Martes de la III Semana de Pascua

Hech 7, 51—8, 1

Duras, pero ciertas las palabras de San Esteban dirigidas a todos nosotros: «Hombres de cabeza dura, cerrados de corazón y de oídos. Ustedes resisten siempre al Espíritu Santo». Y es que la verdad, pensemos ¿cuántas veces hemos tenido la oportunidad de crecer más en el amor de Jesús, de asistir a un retiro? ¿Cuántas veces por pereza o por darle prioridad a otras actividades hemos faltado a misa? ¿Cuántas veces, pudiendo hacer la caridad, un favor, un servicio no lo hemos hecho? ¿Cuántas veces hemos preferido ver la Televisión en lugar de atender a nuestros hijos, hermanos, o a nuestros padres? ¿O cuantas veces hemos dejado la oración por alguna otra actividad?

En esta Pascua Jesús nos ofrece de nuevo la posibilidad de abrirle totalmente nuestro corazón y dejar que sea el Espíritu Santo quien dirija nuestra vida; nos hace de nuevo la invitación para que tomemos el evangelio como norma de nuestro diario obrar y para que hagamos de la caridad un estilo de vida.

Jn 6, 30-35

Nosotros tenemos hambre y sed.

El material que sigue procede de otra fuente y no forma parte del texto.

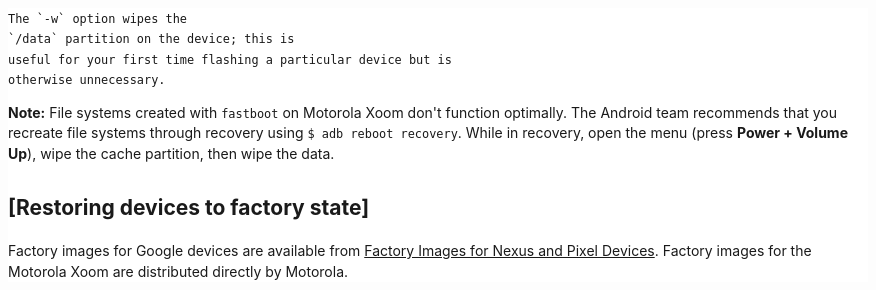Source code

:     The `-w` option wipes the
    `/data` partition on the device; this is
    useful for your first time flashing a particular device but is
    otherwise unnecessary.

**Note:** File systems created with `fastboot`
on Motorola Xoom don\'t function optimally. The Android team recommends
that you recreate file systems through recovery using
`$ adb reboot recovery`. While in recovery,
open the menu (press **Power + Volume Up**), wipe the cache partition,
then wipe the data.

[Restoring devices to factory state]
------------------------------------------------------------------------------------

Factory images for Google devices are available from [Factory Images for
Nexus and Pixel
Devices](https://developers.google.com/android/nexus/images).
Factory images for the Motorola Xoom are distributed directly by
Motorola.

Es Cristo el que llena nuestras aspiraciones de verdad. Sólo en Cristo podremos saciar esa nuestra hambre y nuestra sed.

Jesús se quedó como alimento en el Pan de la Eucaristía, para que el mundo no sufra más hambre. Los judíos rechazaban que Jesús fuese el pan bajado del cielo. No podían ni querían aceptar en aquel hombre pobre y sencillo, al enviado del Padre, del que había recibido el poder de dar la vida eterna. Eran incapaces de ver en Jesús, al Hijo de Dios. ¿Por qué? Porque no querían escuchar al Padre, cuyo designio era “que todo hombre que ve al Hijo y cree en Él, tenga la vida definitiva, y pueda ser resucitado en el último día”.

Nadie puede creer en Jesús, si el Padre no lo empuja hacia Él, sin la gracia del Espíritu Santo. La clara voluntad del padre es darnos la vida y la resurrección, la salvación definitiva por medio de nuestra adhesión a Cristo. Si creemos de verdad en Él, ya tenemos desde ahora la vida eterna. Nuestra respuesta debe ser abrirnos al Espíritu Santo, para que nos enseñe a ser dóciles al Padre, que nos quiere dar la vida por Jesús.

Por eso, al creer, en Jesús y adherirnos a Él, tenemos ya desde ahora la vida eterna. Nos han enseñado a esperar la vida eterna después de la muerte. Y por cierto que será entonces cuando podamos alcanzarla en plenitud. Cuando el Señor nos resucite. Pero lo fe en Cristo, nos permite tener aquí también la vida verdadera. No podemos llegar al Padre, sino por Cristo. Es Jesús quien nos hace visible al Padre. Él nos da a conocer el designio amoroso del Padre nos dice que nada de lo que el Padre le ha confiado puede perderse. Jesús nunca nos rechaza.

Por eso hoy, vamos a darle gracias a Jesús, por ser el pan de Vida que nos alimenta en cada Eucaristía para fortalecernos en nuestro camino hacia el Padre, y vamos a decirle a nuestro Padre, que regale el don de la fe, de una fe incondicional en Cristo, que murió y resucitó para conseguir la Vida Verdadera a cada uno de nosotros.